Check every line of the material for the word "each". Copy those that have it.

MATERIALS PROVIDED:
# # #

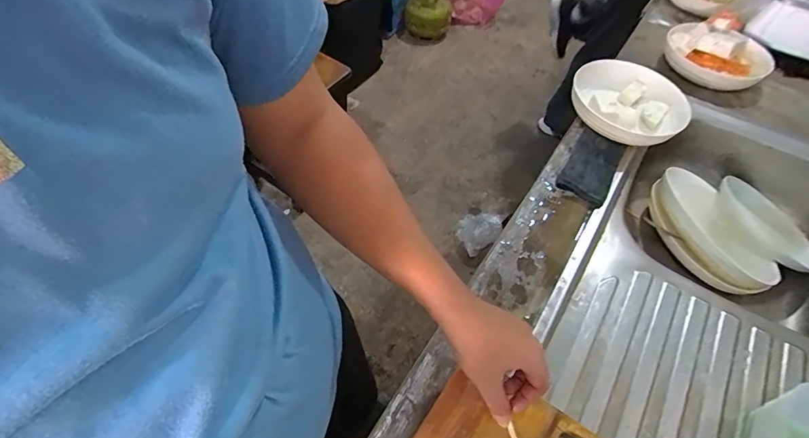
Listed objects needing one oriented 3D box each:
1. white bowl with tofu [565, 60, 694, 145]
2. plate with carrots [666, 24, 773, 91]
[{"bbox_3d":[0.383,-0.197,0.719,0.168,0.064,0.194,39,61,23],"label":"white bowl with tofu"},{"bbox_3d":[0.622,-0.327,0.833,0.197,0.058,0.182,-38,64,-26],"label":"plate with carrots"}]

# # #

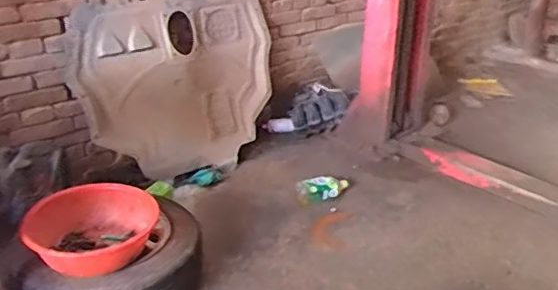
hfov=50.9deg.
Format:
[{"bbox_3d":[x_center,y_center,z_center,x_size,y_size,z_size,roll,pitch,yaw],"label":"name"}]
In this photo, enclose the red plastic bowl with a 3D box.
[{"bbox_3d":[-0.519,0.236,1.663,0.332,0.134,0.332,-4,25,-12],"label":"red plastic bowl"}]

# # #

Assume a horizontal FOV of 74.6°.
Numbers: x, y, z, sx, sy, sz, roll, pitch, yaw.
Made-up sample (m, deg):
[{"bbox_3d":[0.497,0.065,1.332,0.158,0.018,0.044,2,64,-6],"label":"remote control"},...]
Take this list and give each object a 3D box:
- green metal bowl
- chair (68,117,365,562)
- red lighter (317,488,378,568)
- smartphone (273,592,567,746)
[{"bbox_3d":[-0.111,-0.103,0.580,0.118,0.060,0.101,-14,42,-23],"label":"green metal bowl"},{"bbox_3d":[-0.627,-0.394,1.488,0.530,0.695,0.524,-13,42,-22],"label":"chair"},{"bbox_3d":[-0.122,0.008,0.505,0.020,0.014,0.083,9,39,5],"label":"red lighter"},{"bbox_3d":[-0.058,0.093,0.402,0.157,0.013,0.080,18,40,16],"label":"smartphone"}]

# # #

THE ANSWER:
Listed objects needing one oriented 3D box each:
Take this list and give each object a 3D box:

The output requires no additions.